### Task details:
From the entries below, extract every line that includes the word "Rusya".

Collected data
»»
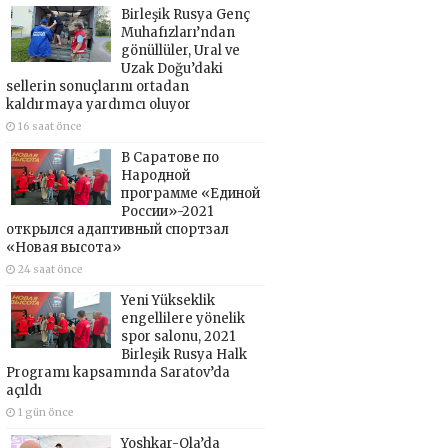
Birleşik Rusya Genç
Muhafızları’ndan
gönüllüler, Ural ve
Uzak Doğu’daki
sellerin sonuçlarını ortadan
kaldırmaya yardımcı oluyor
16 saat önce
В Саратове по
Народной
программе «Единой
России»-2021
открылся адаптивный спортзал
«Новая высота»
24 saat önce
Yeni Yükseklik
engellilere yönelik
spor salonu, 2021
Birleşik Rusya Halk
Programı kapsamında Saratov’da
açıldı
1 gün önce
Yoshkar-Ola’da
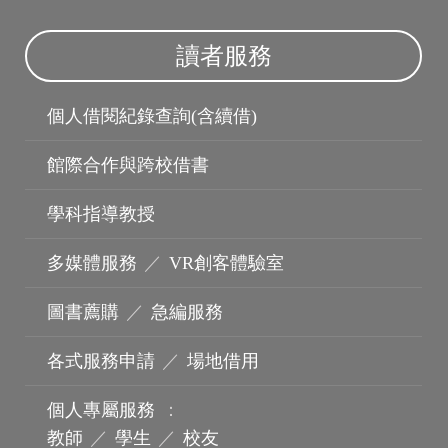
讀者服務
個人借閱紀錄查詢(含續借)
館際合作與跨校借書
學科指導教授
多媒體服務
／
VR創客體驗室
波錠影展
圖書薦購
／
急編服務
各式服務申請
／
場地借用
個人專屬服務
：
教師
／
學生
／
校友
««
### Response for this exercise:
Birleşik Rusya Genç
Birleşik Rusya Halk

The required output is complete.